The three leads – Kidman, Goode, and Wasikowska – make this emotionally and morally compromised family come to life so compellingly that it’s hard not to get totally engrossed in their lives. Goode wonderfully mixes sharp-eyed crazy with an odd sort of childlike detachment, almost as if everyone else is in another dimension, not seeing what he sees. He’s not really a part of this world; he can move about in it, but no one has an effect on him, even as his movements toward his endgame grow more erratic. As the wounded animal in his gunsights, Kidman throws herself into Evelyn, alternating between being the vulnerable grieving widow and being the purring cat that’s finally getting the attention she wants from her sudden houseguest. You never know quite what’s going on in any of their heads, but by film’s end, it all gets made clear and frighteningly obvious; when the film’s final sequence starts up, you’ll gasp in horror, especially as you recollect everything that has transpired to bring India to this point.

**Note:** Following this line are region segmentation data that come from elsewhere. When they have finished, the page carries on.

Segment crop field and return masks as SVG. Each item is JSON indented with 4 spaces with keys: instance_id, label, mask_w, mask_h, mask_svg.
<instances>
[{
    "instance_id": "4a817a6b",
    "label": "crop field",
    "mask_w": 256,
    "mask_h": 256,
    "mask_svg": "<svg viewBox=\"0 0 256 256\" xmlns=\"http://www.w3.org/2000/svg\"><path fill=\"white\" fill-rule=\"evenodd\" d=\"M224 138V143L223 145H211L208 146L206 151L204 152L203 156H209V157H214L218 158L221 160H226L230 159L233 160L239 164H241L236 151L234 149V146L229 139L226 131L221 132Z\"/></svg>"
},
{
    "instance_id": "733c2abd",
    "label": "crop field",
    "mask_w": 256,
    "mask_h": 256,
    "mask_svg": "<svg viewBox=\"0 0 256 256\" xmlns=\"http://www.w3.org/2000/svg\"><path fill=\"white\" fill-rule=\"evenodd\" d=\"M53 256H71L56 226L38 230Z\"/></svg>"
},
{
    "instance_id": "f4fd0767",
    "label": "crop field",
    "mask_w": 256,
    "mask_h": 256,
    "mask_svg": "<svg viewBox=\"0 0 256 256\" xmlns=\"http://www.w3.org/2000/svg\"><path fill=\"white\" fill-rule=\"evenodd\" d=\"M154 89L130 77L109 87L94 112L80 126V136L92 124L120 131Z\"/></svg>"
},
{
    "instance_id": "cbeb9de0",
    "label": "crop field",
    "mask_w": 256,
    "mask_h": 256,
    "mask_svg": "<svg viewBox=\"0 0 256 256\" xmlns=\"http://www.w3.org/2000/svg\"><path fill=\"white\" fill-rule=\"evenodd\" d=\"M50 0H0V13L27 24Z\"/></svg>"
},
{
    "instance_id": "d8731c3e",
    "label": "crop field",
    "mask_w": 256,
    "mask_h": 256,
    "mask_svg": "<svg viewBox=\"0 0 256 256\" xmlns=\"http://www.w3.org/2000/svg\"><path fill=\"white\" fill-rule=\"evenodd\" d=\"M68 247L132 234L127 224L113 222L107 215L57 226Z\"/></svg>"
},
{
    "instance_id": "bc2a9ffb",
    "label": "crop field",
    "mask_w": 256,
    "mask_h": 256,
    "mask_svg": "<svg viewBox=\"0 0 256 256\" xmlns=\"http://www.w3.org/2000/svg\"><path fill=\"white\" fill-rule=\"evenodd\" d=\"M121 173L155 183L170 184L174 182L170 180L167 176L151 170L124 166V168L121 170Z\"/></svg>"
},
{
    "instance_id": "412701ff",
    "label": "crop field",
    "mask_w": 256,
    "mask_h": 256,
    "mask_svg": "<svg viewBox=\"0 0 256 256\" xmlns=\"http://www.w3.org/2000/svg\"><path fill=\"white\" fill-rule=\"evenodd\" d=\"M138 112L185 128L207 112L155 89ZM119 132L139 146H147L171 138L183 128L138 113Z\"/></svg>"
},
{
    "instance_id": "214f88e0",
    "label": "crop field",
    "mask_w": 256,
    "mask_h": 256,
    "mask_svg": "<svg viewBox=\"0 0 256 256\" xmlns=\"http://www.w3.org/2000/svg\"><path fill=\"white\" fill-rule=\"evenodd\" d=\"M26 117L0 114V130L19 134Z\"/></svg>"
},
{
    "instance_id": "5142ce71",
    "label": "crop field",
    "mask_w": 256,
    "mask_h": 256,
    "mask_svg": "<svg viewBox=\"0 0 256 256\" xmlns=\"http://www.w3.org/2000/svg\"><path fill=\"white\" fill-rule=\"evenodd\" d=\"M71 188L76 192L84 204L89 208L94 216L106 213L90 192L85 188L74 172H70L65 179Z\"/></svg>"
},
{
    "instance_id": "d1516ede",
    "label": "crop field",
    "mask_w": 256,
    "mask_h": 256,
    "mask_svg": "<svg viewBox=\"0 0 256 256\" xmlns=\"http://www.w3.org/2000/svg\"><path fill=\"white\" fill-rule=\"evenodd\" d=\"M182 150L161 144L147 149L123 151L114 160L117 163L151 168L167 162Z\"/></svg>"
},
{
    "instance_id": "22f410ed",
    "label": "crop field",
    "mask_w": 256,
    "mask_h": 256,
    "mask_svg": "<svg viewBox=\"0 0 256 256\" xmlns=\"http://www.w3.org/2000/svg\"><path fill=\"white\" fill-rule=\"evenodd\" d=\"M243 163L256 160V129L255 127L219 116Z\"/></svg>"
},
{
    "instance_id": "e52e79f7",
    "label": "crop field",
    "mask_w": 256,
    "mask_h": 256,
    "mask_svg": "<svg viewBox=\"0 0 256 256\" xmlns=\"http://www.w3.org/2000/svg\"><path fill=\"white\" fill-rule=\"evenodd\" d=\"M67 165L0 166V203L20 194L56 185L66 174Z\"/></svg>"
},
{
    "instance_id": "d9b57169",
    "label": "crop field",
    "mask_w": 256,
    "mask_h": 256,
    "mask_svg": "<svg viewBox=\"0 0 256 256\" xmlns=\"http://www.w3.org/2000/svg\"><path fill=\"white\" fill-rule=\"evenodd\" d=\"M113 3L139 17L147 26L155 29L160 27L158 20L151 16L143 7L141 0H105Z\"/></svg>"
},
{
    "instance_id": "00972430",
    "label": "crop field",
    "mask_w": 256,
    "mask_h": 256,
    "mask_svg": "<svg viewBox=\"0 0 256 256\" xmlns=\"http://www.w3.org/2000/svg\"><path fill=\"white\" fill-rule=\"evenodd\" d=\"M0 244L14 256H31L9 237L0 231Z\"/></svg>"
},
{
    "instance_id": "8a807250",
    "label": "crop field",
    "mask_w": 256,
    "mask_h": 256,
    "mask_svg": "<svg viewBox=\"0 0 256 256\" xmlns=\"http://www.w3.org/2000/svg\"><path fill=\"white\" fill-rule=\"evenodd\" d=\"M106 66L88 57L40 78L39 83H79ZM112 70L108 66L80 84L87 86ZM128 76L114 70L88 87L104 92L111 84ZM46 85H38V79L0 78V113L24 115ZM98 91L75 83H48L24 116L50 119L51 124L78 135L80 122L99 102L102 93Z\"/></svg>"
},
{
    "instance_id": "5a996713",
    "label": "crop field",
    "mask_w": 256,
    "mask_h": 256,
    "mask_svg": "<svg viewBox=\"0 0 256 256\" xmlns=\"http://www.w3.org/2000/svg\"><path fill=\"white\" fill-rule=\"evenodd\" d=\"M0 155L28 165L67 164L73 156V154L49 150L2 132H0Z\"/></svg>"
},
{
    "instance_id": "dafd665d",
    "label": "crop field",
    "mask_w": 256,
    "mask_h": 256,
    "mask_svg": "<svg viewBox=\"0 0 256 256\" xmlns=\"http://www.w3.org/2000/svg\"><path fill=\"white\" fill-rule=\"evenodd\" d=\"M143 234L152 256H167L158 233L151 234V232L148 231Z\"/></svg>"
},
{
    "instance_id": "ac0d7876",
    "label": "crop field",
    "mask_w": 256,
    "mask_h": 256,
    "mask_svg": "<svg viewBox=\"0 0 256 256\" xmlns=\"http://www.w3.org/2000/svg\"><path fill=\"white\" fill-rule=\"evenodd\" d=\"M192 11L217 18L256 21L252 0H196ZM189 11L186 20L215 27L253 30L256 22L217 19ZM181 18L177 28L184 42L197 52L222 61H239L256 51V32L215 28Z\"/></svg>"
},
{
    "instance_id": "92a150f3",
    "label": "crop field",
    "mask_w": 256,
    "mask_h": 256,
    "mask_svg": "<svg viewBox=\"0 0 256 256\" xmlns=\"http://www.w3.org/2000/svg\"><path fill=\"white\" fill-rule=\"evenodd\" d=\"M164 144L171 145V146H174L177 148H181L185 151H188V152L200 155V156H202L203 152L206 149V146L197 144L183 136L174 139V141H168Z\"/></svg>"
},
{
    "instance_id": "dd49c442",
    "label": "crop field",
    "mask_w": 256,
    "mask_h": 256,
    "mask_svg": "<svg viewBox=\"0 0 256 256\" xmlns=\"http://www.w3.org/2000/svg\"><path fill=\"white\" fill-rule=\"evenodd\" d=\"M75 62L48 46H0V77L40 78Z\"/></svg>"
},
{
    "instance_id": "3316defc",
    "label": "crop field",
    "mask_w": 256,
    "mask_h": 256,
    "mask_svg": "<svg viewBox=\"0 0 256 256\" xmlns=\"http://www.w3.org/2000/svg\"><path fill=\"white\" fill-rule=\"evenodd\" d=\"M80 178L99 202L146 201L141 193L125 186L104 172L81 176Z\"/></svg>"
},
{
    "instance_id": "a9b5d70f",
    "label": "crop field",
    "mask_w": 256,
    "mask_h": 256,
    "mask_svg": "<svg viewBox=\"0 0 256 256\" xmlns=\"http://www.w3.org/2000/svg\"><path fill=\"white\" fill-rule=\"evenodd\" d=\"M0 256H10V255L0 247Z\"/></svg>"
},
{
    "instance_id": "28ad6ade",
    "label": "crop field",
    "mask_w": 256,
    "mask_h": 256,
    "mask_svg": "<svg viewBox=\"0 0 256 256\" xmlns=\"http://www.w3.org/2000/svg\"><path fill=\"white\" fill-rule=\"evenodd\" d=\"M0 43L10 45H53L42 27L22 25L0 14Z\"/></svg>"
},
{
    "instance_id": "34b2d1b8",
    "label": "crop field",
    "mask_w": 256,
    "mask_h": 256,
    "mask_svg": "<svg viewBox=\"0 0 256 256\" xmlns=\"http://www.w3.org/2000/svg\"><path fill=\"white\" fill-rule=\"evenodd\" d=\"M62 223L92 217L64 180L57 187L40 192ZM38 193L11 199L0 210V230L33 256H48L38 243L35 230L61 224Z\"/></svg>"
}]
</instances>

Alfred Hitchcock once defined suspense as having a bomb under a table with the audience’s full knowledge; they know when it’s going to go off, but the people in the film continue to go about their lives. That is exactly what Goode’s Charlie is to Stoker: he’s the bomb that the audience sees, awaiting his eventual explosion. However, Evelyn and India don’t see it until it’s way too late; by the time the bomb goes off, lives are irrevocably changed, with none surviving the unavoidable blast. Stoker – so aptly named for one who stokes – is a doozy of a thriller with a sense of dread that you won’t be able to shake for days. Even though it’s early in the year, this is definitely on my list of my favorites of 2013.